While this author shares Buddenberg and Kissane’s concern for animals, we at the Ring of Fire do not condone vandalism. There are more effective and legal ways of bringing attention to these issues. That said – do these two really deserve to be labeled as “terrorists”? And how does the loss of a few hundred thousand dollars in property damage compare to the hundreds of billions – even trillions – of dollars that working, middle-class people have lost to Wall Street’s rampant greed and corruption? How about the hundreds of billions that are virtually stolen from the U.S. treasury by corporations and financial institutions every year through tax-dodging schemes? How many of these banking institutions have been used to launder drug money with full knowledge of those working there?

Moreover, why does federal law enforcement refuse to prosecute these crimes as vigorously as they’re going after a pair of small-time vandals whose misguided deeds were motivated by conscience?  Yes, periodically these institutions pay out fines amounting to billions of dollars. Compared to the staggering amounts they have stolen from the American people, however, these fines represent nothing more than pocket change – and these institutions are able to write them off as part of the “cost of doing business.”

It is possible to write several volumes on the issue of being “too big to jail” and why federal law enforcement spends so much time and resources on relatively low-level offenders while virtually ignoring the massive felonies committed by the rich and powerful. But we’re all familiar with the short explanation: it’s about money and the power and influence it brings.

Officials at the Securities and Exchange Commission are thinking about high-paying jobs at investment firms after leaving government service. How hard do you think they’re going to go after those firms? Former U.S. Attorney General Eric Holder was a partner at Covington & Burling, a D.C. law firm representing many of the Wall Street institutions largely responsible for the sub-prime mortgage crisis. He has returned to that firm since stepping down. Would Holder’s old law firm have welcomed him back if he had gone after Wall Street criminals with the same energy that the FBI is putting into the prosecution of two animal rights activists?

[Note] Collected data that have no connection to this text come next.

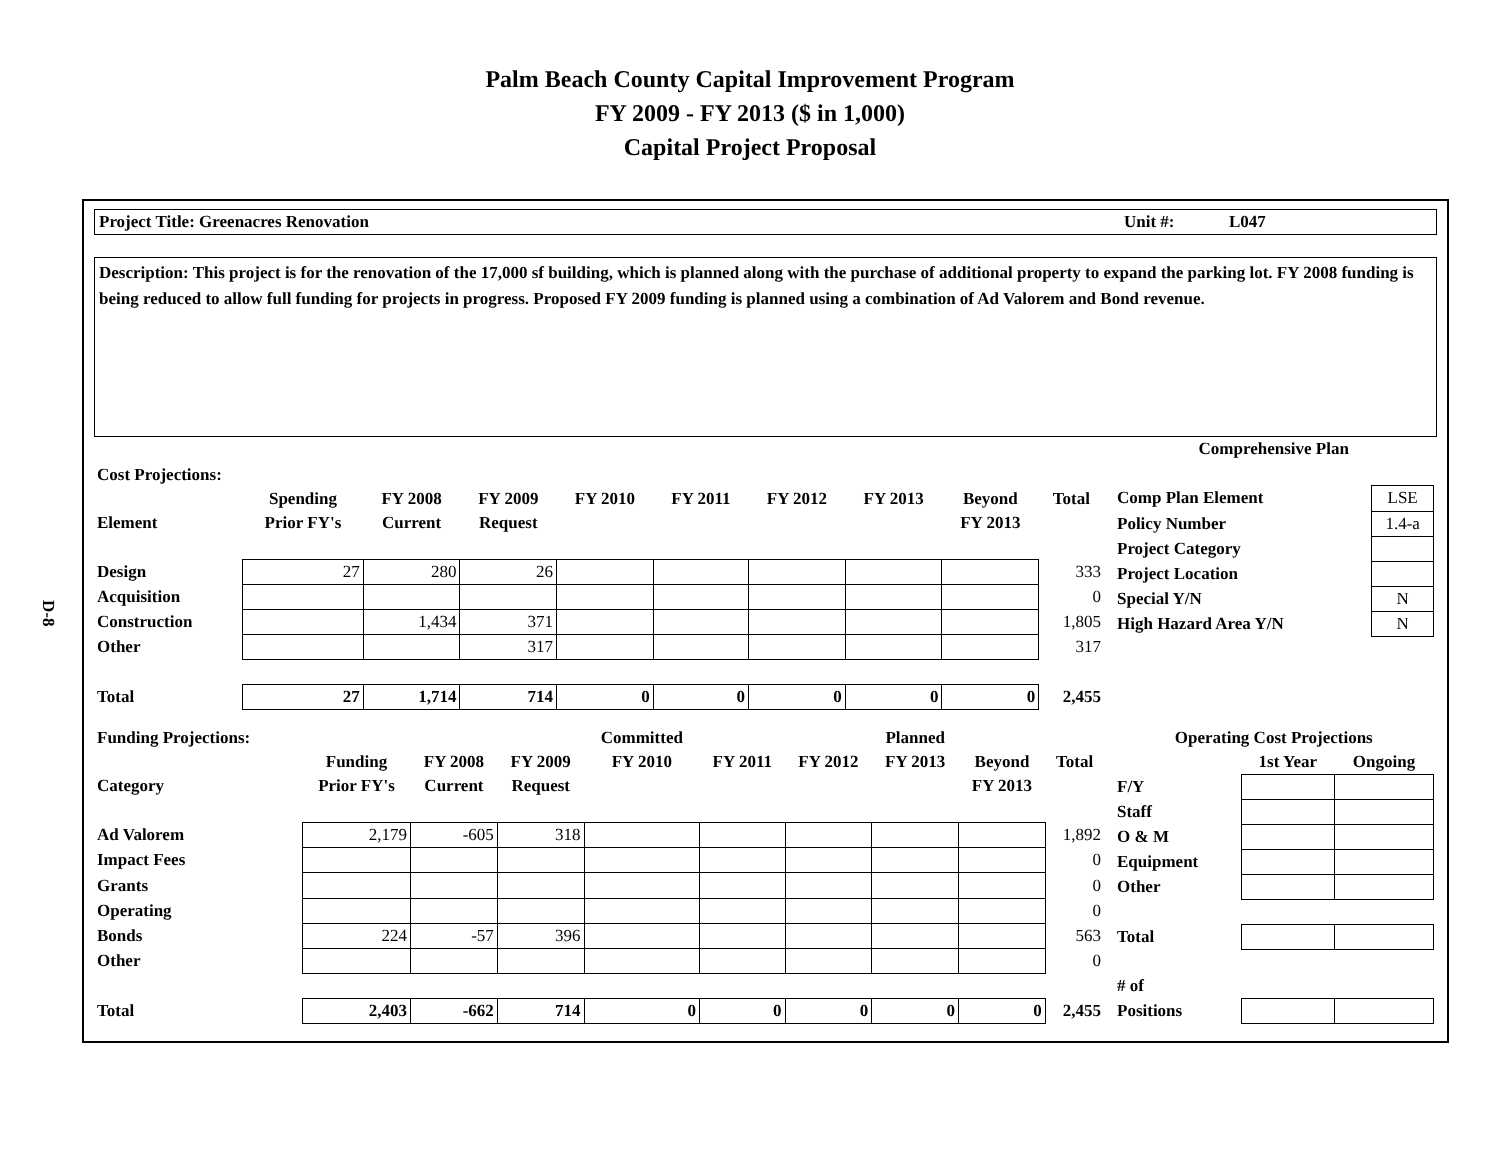Palm Beach County Capital Improvement Program
FY 2009 - FY 2013 ($ in 1,000)
Capital Project Proposal
D-8
Project Title: Greenacres Renovation Unit #: L047
Description: This project is for the renovation of the 17,000 sf building, which is planned along with the purchase of additional property to expand the parking lot. FY 2008 funding is being reduced to allow full funding for projects in progress. Proposed FY 2009 funding is planned using a combination of Ad Valorem and Bond revenue.
| Cost Projections: | | | | | | | | | |
| | Spending | FY 2008 | FY 2009 | FY 2010 | FY 2011 | FY 2012 | FY 2013 | Beyond | Total |
| Element | Prior FY's | Current | Request | | | | | FY 2013 | |
| Design | 27 | 280 | 26 | | | | | | 333 |
| Acquisition | | | | | | | | | 0 |
| Construction | | 1,434 | 371 | | | | | | 1,805 |
| Other | | | 317 | | | | | | 317 |
| Total | 27 | 1,714 | 714 | 0 | 0 | 0 | 0 | 0 | 2,455 |
| Comprehensive Plan | |
| Comp Plan Element | LSE |
| Policy Number | 1.4-a |
| Project Category | |
| Project Location | |
| Special Y/N | N |
| High Hazard Area Y/N | N |
| Funding Projections: | | | | Committed | | | Planned | | |
| | Funding | FY 2008 | FY 2009 | FY 2010 | FY 2011 | FY 2012 | FY 2013 | Beyond | Total |
| Category | Prior FY's | Current | Request | | | | | FY 2013 | |
| Ad Valorem | 2,179 | -605 | 318 | | | | | | 1,892 |
| Impact Fees | | | | | | | | | 0 |
| Grants | | | | | | | | | 0 |
| Operating | | | | | | | | | 0 |
| Bonds | 224 | -57 | 396 | | | | | | 563 |
| Other | | | | | | | | | 0 |
| Total | 2,403 | -662 | 714 | 0 | 0 | 0 | 0 | 0 | 2,455 |
| Operating Cost Projections | | |
| | 1st Year | Ongoing |
| F/Y | | |
| Staff | | |
| O & M | | |
| Equipment | | |
| Other | | |
| Total | | |
| # of | | |
| Positions | | |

The Animal Enterprise Terrorism Act (AETA) was passed in 2006 using a procedure known as “unanimous consent.” Essentially, it wasn’t voted on, nor even debated. However, the law is written in such a broad manner that lawful activists simply speaking out can be labeled as “terrorists.” It should come as no surprise that the corporate lobbyists who pushed for the law worked for our old friends at the American Legislative Exchange Council (ALEC).

Setting animals free, while in violation of the law, hardly constitutes an act of terrorism. Destruction of property is likewise a misdemeanor or a felony, depending on its value – but it doesn’t even come close to the way Wall Street criminals have destroyed lives.

These issues are symptomatic of the disease that afflicts not only America, but the world as well. The capitalist system uses lives (human and animal) and discards them, while placing the highest value on material things that produce wealth, confer status or can be sold at a profit.

Most of those in power cannot, or will not, see the problems and contradictions inherent in this mentality.

K.J. McElrath is a former history and social studies teacher who has long maintained a keen interest in legal and social issues. In addition to writing for The Ring of Fire, he is the author of two published novels: Tamanous Cooley, a darkly comic environmental twist on Dante's Inferno, and The Missionary's Wife, a story of the conflict between human nature and fundamentalist religious dogma. When not engaged in journalistic or literary pursuits, K.J. works as an entertainer and film composer.